◆ TEXT UNDER STUDY:
= = = =
I stumbled at this point. The Moon is so low-mass (relatively) and
close, and the distance to the Earth-Sun L1 point is so
large, that a trajectory from the Moon's surface to L1 would be
essentially the same as a trajectory from the Earth to L1. Nobody
has proposed the latter, AFAIK.
As for a stable orbit at Earth-Sun L1, all the debris in the Solar
System has had 4.5 billion years to drift there and stay, if that
were true. Nothing's visible.
Comments?
>> Does anyone know if a ballistic trajectory exists directly from the
>> Moon’s surface to the Earth-Sun L1 Lagrange point?
>
>I stumbled at this point. The Moon is so low-mass (relatively) and
>close, and the distance to the Earth-Sun L1 point is so
>large, that a trajectory from the Moon's surface to L1 would be
>essentially the same as a trajectory from the Earth to L1. Nobody
>has proposed the latter, AFAIK.
The trajectory is similar.
But, from the Moon, one is starting from a place with a quarter of the
radius, a sixth of the surface gravity, no atmosphere, no residents, and
a sufficient supply of non-volatile material there for the picking.
Anything arriving at or near any Lagrange point with a non-negligible
speed has a strong tendency to depart with a similar speed. Anything
arriving with a negligible speed either has propulsion or takes too long
to get there. Approximately.
--
(c) John Stockton, nr London, UK. ?@merlyn.demon.co.uk Turnpike v6.05 MIME.
Web <URL:http://www.merlyn.demon.co.uk/> - FAQqish topics, acronyms & links;
Astro stuff via astron-1.htm, gravity0.htm ; quotings.htm, pascal.htm, etc.
No Encoding. Quotes before replies. Snip well. Write clearly. Don't Mail News.
= = = =
◆ RECORDED INFORMATION:
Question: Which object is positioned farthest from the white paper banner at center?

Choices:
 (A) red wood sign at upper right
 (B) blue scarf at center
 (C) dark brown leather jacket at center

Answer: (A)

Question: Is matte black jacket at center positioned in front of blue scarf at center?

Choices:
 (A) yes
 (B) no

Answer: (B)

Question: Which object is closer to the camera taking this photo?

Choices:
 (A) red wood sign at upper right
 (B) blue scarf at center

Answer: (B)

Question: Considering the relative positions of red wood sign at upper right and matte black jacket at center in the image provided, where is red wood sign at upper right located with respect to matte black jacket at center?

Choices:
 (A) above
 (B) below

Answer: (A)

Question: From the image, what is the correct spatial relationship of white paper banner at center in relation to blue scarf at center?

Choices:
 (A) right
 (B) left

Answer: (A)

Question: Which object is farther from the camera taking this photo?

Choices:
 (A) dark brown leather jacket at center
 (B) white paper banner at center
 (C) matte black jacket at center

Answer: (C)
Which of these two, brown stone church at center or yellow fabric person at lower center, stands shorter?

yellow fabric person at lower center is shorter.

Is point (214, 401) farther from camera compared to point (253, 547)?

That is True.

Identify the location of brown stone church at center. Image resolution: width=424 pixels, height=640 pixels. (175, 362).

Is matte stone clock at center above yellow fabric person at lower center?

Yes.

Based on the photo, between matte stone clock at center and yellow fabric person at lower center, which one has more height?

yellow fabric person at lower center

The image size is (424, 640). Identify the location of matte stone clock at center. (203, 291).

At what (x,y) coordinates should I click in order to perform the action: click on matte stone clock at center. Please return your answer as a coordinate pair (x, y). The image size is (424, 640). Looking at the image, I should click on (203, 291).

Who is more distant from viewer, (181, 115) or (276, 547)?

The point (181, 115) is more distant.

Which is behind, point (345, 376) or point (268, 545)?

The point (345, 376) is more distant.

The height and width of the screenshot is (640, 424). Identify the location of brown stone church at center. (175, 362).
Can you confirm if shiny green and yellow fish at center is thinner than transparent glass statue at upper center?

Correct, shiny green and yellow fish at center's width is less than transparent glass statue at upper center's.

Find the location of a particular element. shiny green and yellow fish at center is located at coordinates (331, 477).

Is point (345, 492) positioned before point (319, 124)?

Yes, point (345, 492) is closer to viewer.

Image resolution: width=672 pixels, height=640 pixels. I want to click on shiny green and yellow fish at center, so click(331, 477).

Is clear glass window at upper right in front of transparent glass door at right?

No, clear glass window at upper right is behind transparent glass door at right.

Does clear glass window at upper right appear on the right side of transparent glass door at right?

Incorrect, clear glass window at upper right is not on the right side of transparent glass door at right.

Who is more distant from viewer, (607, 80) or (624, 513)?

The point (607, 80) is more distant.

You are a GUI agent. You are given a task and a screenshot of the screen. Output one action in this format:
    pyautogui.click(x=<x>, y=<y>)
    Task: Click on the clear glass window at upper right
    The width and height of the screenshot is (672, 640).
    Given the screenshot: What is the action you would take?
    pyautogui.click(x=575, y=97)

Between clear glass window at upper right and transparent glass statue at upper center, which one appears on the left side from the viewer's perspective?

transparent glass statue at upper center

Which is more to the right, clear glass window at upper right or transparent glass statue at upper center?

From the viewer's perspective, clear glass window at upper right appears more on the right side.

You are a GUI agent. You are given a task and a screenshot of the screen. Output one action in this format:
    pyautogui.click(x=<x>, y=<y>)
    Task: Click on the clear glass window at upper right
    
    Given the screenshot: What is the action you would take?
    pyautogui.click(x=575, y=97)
= = = =
◆ YOUR TASKS:
1 > Reproduce the records from the line containing "Incorrect, clear glass" down to the end of the records, with no changes.
2 > Pick up the discussion of a trajectory from the Moon to the Earth-Sun L1 point where it stops, and keep it going.

◆ ANSWERS BELOW:
1 >
Incorrect, clear glass window at upper right is not on the right side of transparent glass door at right.

Who is more distant from viewer, (607, 80) or (624, 513)?

The point (607, 80) is more distant.

You are a GUI agent. You are given a task and a screenshot of the screen. Output one action in this format:
    pyautogui.click(x=<x>, y=<y>)
    Task: Click on the clear glass window at upper right
    The width and height of the screenshot is (672, 640).
    Given the screenshot: What is the action you would take?
    pyautogui.click(x=575, y=97)

Between clear glass window at upper right and transparent glass statue at upper center, which one appears on the left side from the viewer's perspective?

transparent glass statue at upper center

Which is more to the right, clear glass window at upper right or transparent glass statue at upper center?

From the viewer's perspective, clear glass window at upper right appears more on the right side.

You are a GUI agent. You are given a task and a screenshot of the screen. Output one action in this format:
    pyautogui.click(x=<x>, y=<y>)
    Task: Click on the clear glass window at upper right
    
    Given the screenshot: What is the action you would take?
    pyautogui.click(x=575, y=97)

2 >
Nature has recently provided a sort of yard stick as to dust quantity
effects on climate,
http://expo.edu.ph/pinatubo/index.html
That seriously affects the DVI, (Dust Veil Index),
http://www.geo.mtu.edu/volcanoes/vc_web/overview/o_sc_volcano_climate.html
Personal experience: In 1991 we were wintering in central
Ontario, and normally used ~6 cords of wood / year, with
1 cord back-up and 250 gallons of heating oil emergency
reserve if the woodstove malfunctioned.
We ended up burning 9 cords that winter.
Daily high's stayed below -20F to 0F for weeks.
By putting a fist at arm's length in front of the day-time Sun,
the dust was quite apparent in the sky region around it.
Regards
Ken
Oneandonly1 wrote:
> I stumbled at this point. The Moon is so low-mass (relatively) and
> close, and the distance to the Earth-Sun L1 point is so
> large, that a trajectory from the Moon's surface to L1 would be
> essentially the same as a trajectory from the Earth to L1. Nobody
> has proposed the latter, AFAIK.
>
> As for a stable orbit at Earth-Sun L1, all the debris in the Solar
> System has had 4.5 billion years to drift there and stay, if that
> were true. Nothing's visible.
>
> Comments?
>
Must stop hand... must stop hand from getting near the keyboard...
"No precious, we _wants_ to post to the moderated newsgroup, _don'ts we_?"
L1, L2, and L3 are unstable; L4 and L5 are theoretically stable, so
things sent there will remain in the same spot, rotating in a small
orbit around the center of the L point as the Sun-Earth-Moon geometry
changes during any given month.
Pat
I understand L1 is unstable, in fact I’m depending on it, since I
intend the process to be reversible and this requires that the dust
disperse over time. Ejecting dust for global cooling would require an
ongoing process until warming was fixed by other means. Ideally the
dust would then disperse and avoid the risk of creating an ice-age.
Dispersal would involve dust falling to the Sun, Earth and Moon (and
perhaps the inner planets). A small quantity might find stable orbits
around the Earth and Moon (though not L1) but I suspect even this
would disperse under the action of the solar wind.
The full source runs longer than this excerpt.